7.9 A comprehensive summary
Sometimes it will be useful to summarize the density/histogram of several numerical variables and the correlation between them. Here is an example of how we can combine histograms/density plots, scatterplots, and information about correlation:
library(psych)##
## Attaching package: 'psych'## The following objects are masked from 'package:ggplot2':
##
## %+%, alphapairs.panels(iris[,-5])
Figure 7.10: Summary of the numerical variables in the iris dataset.
7.10 Further reading and references
This book is a must-read for anyone that aspires to be a professional data analyst: Tufte, E. R. (2001). The visual display of quantitative information (Vol. 2). Cheshire, CT: Graphics press.
To learn more about ggplot2, the go-to plotting library for R users, see: ggplot2: Elegant Graphics for Data Analysis (Use R!) 1st ed. 2009. Corr. 3rd printing 2010 Edition.

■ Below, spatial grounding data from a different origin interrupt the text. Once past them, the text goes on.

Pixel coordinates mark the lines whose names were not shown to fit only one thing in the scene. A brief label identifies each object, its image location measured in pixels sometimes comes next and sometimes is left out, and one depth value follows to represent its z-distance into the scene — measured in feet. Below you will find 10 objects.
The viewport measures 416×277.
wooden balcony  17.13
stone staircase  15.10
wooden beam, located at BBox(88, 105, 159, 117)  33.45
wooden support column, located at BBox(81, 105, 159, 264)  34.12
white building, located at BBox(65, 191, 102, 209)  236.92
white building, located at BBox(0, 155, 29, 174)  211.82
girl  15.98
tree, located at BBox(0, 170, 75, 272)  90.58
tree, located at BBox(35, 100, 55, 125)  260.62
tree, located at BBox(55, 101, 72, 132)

The go-to plotting library for Python users is Matplotlib.
A great starting point for understanding human perception of graphical representations: Cleveland, W. S., & McGill, R. (1984). Graphical perception: Theory, experimentation, and application to the development of graphical methods. Journal of the American statistical association, 79(387), 531-554.
7.11 Learning outcomes
Data science students should work towards obtaining the knowledge and the skills that enable them to:
- Reproduce the techniques demonstrated in this chapter using their language/tool of choice.
- Produce visualizations that are aesthetic and without major techical flaws.
- Recognize when a type of summary is appropriate and when it is not.
- Apply data summarization techiques to obtain insights from data.
- Once introduced to the bootstrap and other estimation techniques, to be able to combine descriptive statistics with a quantification of uncertainty, such as confidence intervals.
7.12 Practice problems
- Read Chapter 1 of Tufte’s book (see Further reading).
- Gather 3-5 statistical plots from popular media and 3-5 statistical plots from scientific research papers. Comment on if and how each plot could be improved.
- Download the Football Manager Players dataset or use a similarly rich dataset with numerical, binary and categorical variables. With Python or R demonstrate the application and interpretation of results for each of the visualization techniques from this chapter.